あの岩砲弾が内臓や骨を傷付けなくて良かった……貫通して横腹に小さな穴が開き筋肉も酷く損傷しているとはいえ、天使の修復力にかかれば穴を塞ぐまでもないだろう。
だから痛みに耐えつつそのまま洗面所へと向かって、『ウインググローブ』を外し血塗られた両手を洗い流した。
何も思わない感情を受け入れながら機械的に手を動かしていると、ふと視界に入った鏡に視線を向ける。
「……誰だこいつ」
鏡に映っていたのは、汚く醜いだけの、痛々しい姿を晒すただの人間だった。
天使の証明である翼や光輪は何処にも無くて、綺麗で透き通った純白の髪も今ではボロボロに汚れている。
こびり付いた隈と半開きの目から覗く紅い瞳には生気というものが宿っているようには到底見えなくて、身体中に巻かれた包帯もあって教会にいるに相応しくない風貌を鏡に映るソイツはしていた。
「……ははっ」
だけど、現実逃避するにはあまりにも見慣れた顔だ。
これが俺……メビウス・デルラルトであると、働かない頭でも認識することが出来てしまっている。
日に日にやつれてゆく姿に思わず自虐的で乾いた笑みを浮かべてしまった。
……こんなのが教会に居て、いいのだろうか。
ずっと土を踏み締めているから、俺が教会に帰る度に多少なりとも教会は汚れてゆく。
気付かないフリをしてたけど、きっと子供たちも俺の変化に気付いているはずだ。
だから今日だってみんなが寝ている間に帰ってきたのだ。
もう既に食事を取ることだって辞めて、なるべくみんなに会わないようにと時間とタイミングに細心の注意も払っている。
こんなの、まるで教会に侵入する賊みたいだ。
「教会にも、居づらくなっちまったな……」
もう、帰って来なくてもいいかな。
ずっと姿を見せなければ、きっとみんなも少しずつ俺の事なんか忘れて変わらない日常を過ごしてくれるはずだ。
全部が解決して、本当に平穏な日々を取り戻すことが出来たら……その時は胸を張って戻ってくればいい。

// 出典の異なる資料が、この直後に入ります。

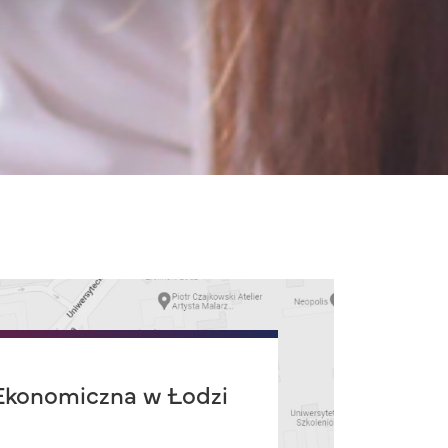
konomiczna w Łodzi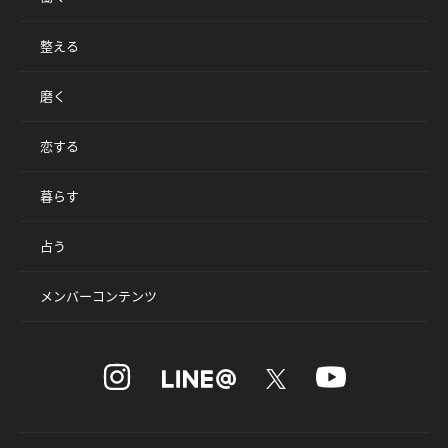
整える
磨く
恋する
暮らす
占う
メンバーコンテンツ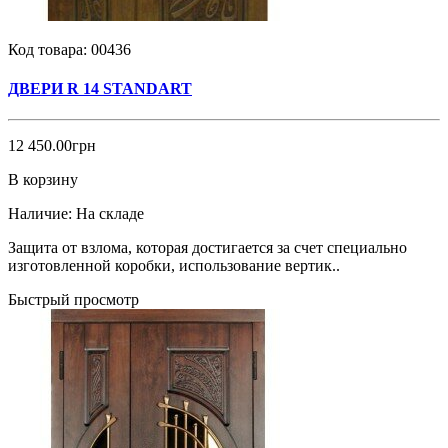
Код товара:
00436
ДВЕРИ R 14 STANDART
12 450.00грн
В корзину
Наличие:
На складе
Защита от взлома, которая достигается за счет специально
изготовленной коробки, использование вертик..
Быстрый просмотр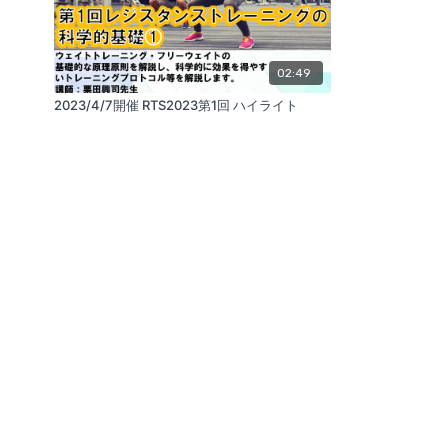
02:49
2023/4/7開催 RTS2023第1回 ハイライト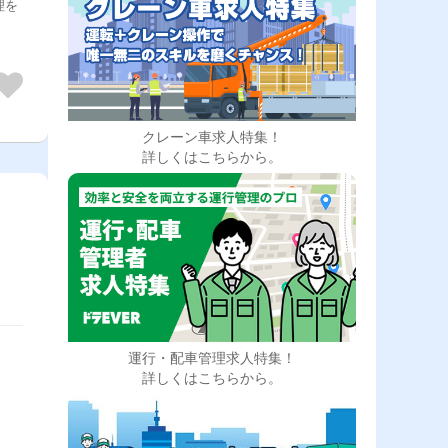
理を
クレーン車求人特集！
詳しくはこちらから。
運行・配車管理求人特集！
詳しくはこちらから。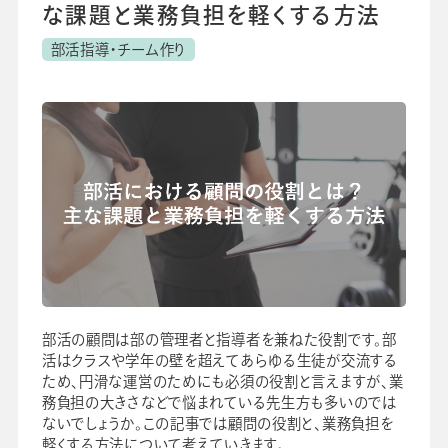
よくあるご質問
な課題と業務負担を軽くする方法
校長・副校長インタビュー
部活指導・チーム作り
先生の学び応援コラム
SDGsの取組み
お知らせ
導入校向け
データベース
部活の顧問は部の管理者と指導者を兼ねた役割です。部
活はクラスや学年の壁を超えてあらゆる生徒が交流する
ため、円滑な運営のためにも必須の役割と言えますが、業
務負担の大きさなどで悩まれている先生方も多いのでは
ないでしょうか。この記事では顧問の役割と、業務負担を
軽くする方法について考えていきます。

そしたら今度こそ嘘偽りのない笑みを向けることが出来て、俺は本当の意味でみんなと目を合わせることが出来るようになると思うから。
「……」
今後教会に戻って来ないのなら服を変える必要も無いため、俺は手を拭いた後そのまま自室に戻ることなく礼拝堂に続く廊下を歩いた。
……思えばみんなには貰ってばかりで何も返せてない。
なのに何も告げずにこの場を去ろうとしている自分が、本当に恩を仇で返す典型的なクズだということを突き付けられる。
なんなんだろう、俺は。
どうしてここまで昔から思い描いていた自分と大きく離れてしまったのだろうか。
昔からただ、父さんみたいにみんなに頼られ、そして笑い合える日常を守れるような英雄になりたかっただけなのに。
「……まあいいや」
結局それは子供の頃の戯言……理想でしかなかっただけのことなのだろう。
ほとんど働いていない頭を使ってまでわざわざ自問自答することでもない。
……今やるべきことは一つだろ、メビウス・デルラルト。
弱々しい息を吐き出しながら、また三番街を周るべく教会を出るために礼拝堂に入った。
「……ん」
だが扉を開くと、俺は薄っすらとした視界の中でふと礼拝堂の長椅子に誰かが座っていることに気付く。
扉の開く音が聞こえたからだろう。
その子は神秘的な雰囲気を持つ本を手に取り礼拝堂の窓から僅かに射す朝日の光を一身に受けていたが、やがてゆっくりとこちらへと振り向いた。
その目が、柔らかなものから驚きへと変わる。
ぼんやりとした思考でその光景を見ながらも、徐々に意識が覚醒していくにつれ俺の魂が警鐘を鳴らしていることに気付く。
……その子が、小さく震えた声で口を開いた。
「メビウス、君……?」
「……――ッッ!?!?」
少女の瞳には血が滲んだ包帯を巻き、血や土埃で汚れたボロボロの衣服を身に纏い、酷く濃い隈のある白髪の少年が映っていて。
「セリ、シア……」
俺の瞳にもまた、純白で綺麗で、何一つ汚れていない平穏の証である神聖な少女の姿が間違いなく映り続けていた。